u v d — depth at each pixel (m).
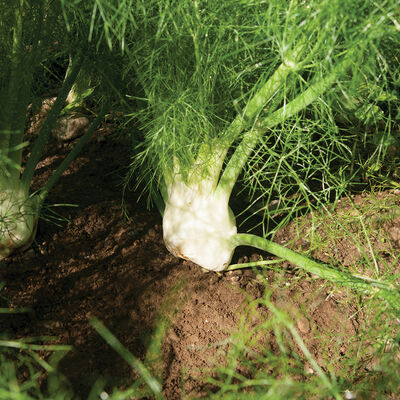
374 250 0.84
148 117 0.82
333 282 0.74
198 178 0.76
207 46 0.72
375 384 0.69
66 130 0.96
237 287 0.79
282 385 0.61
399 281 0.79
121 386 0.68
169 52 0.73
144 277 0.79
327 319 0.76
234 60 0.74
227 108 0.78
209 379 0.62
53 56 0.80
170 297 0.77
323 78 0.68
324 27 0.59
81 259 0.80
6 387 0.62
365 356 0.72
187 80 0.75
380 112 0.86
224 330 0.74
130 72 0.82
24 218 0.77
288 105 0.71
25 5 0.70
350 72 0.77
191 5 0.67
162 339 0.73
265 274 0.80
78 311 0.75
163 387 0.68
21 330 0.72
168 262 0.81
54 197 0.87
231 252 0.79
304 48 0.64
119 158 0.95
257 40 0.70
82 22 0.73
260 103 0.70
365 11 0.61
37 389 0.61
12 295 0.75
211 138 0.75
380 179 0.94
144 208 0.88
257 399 0.60
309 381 0.69
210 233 0.77
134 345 0.72
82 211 0.86
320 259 0.83
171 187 0.78
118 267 0.80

TASK BRIEF: Each record above must be retyped exactly, minus its pictures.

RESULT OF THE TASK:
u v d — depth at each pixel (m).
374 250 0.84
148 117 0.82
333 282 0.74
198 178 0.76
207 46 0.72
375 384 0.69
66 130 0.96
237 287 0.79
282 385 0.61
399 281 0.79
121 386 0.68
169 52 0.73
144 277 0.79
327 319 0.76
234 60 0.74
227 108 0.78
209 379 0.62
53 56 0.80
170 297 0.77
323 78 0.68
324 27 0.59
81 259 0.80
6 387 0.62
365 356 0.72
187 80 0.75
380 112 0.86
224 330 0.74
130 72 0.82
24 218 0.77
288 105 0.71
25 5 0.70
350 72 0.77
191 5 0.67
162 339 0.73
265 274 0.80
78 311 0.75
163 387 0.68
21 330 0.72
168 262 0.81
54 197 0.87
231 252 0.79
304 48 0.64
119 158 0.95
257 40 0.70
82 22 0.73
260 103 0.70
365 11 0.61
37 389 0.61
12 295 0.75
211 138 0.75
380 179 0.94
144 208 0.88
257 399 0.60
309 381 0.69
210 233 0.77
134 345 0.72
82 211 0.86
320 259 0.83
171 187 0.78
118 267 0.80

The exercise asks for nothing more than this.